On 29/03/26 06:48, Ritesh Harjani (IBM) wrote:
Sourabh Jain <[email protected]> writes:
The kexec sequence invokes enter_vmx_ops() and exit_vmx_ops() with the
MMU disabled. In this context, code must not rely on normal virtual
address translations or trigger page faults.
With KASAN enabled, these functions get instrumented and may access
shadow memory using regular address translation. When executed with
the MMU off, this can lead to page faults (bad_page_fault) from which
the kernel cannot recover in the kexec path, resulting in a hang.
Right, so with mmu off, kernel can't access KASAN shadow memory.
So, let me trace down the path a bit... you skipped an important detail
i.e. preempt_count() is always inline, and we play a few tricks in kexec
path to tell enter_vmx_ops() that we are in HARDIRQ mode.

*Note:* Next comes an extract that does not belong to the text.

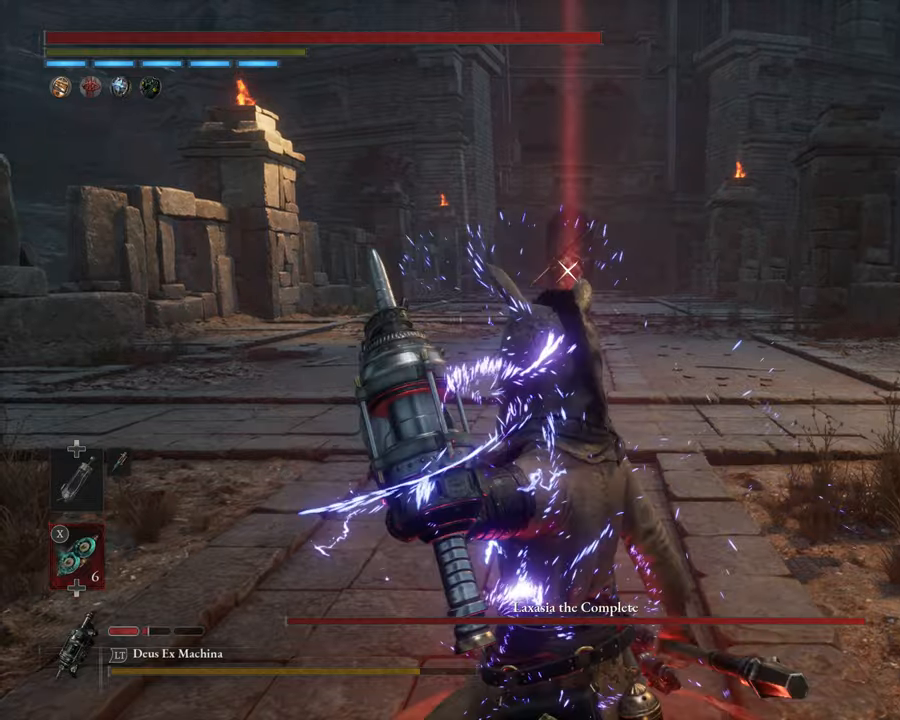
{"buttons": [], "left_stick": "center", "events": [[33, "DPAD_UP", "down"], [116, "DPAD_UP", "up"], [183, "DPAD_UP", "down"], [266, "DPAD_UP", "up"]]}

default_machine_kexec(image)
current_thread_info()->preempt_count = HARDIRQ_OFFSET
kexec_sequence(..., copy_with_mmu_off = 1)
if (copy_with_mmu_off) bl real_mode
bl kexec_copy_flush(image)
memcpy(ranges, image->segment, ...)
copy_segments()
copy_page(dest, addr)
bl enter_vmx_ops()
if (in_interrupt() == true) return 0 // preempt_count
== HARDIRQ_OFFSET
beq .Lnonvmx_copy
Yes since preempt_count for the current thread is set to HARDIRQ_OFFSET
we return early from copy_page() -> copypage_power7 -> enter_vmx_ops()
and call to exit_vmx_ops is skipped.
Mark enter_vmx_ops() and exit_vmx_ops() with __no_sanitize_address to
avoid KASAN instrumentation and ensure kexec boots fine with KASAN
enabled.
IIUC, preempt_count() is always inline, and since you are disabling kasan
instrumentation on enter_vmx_ops(), hence it just works for this reason.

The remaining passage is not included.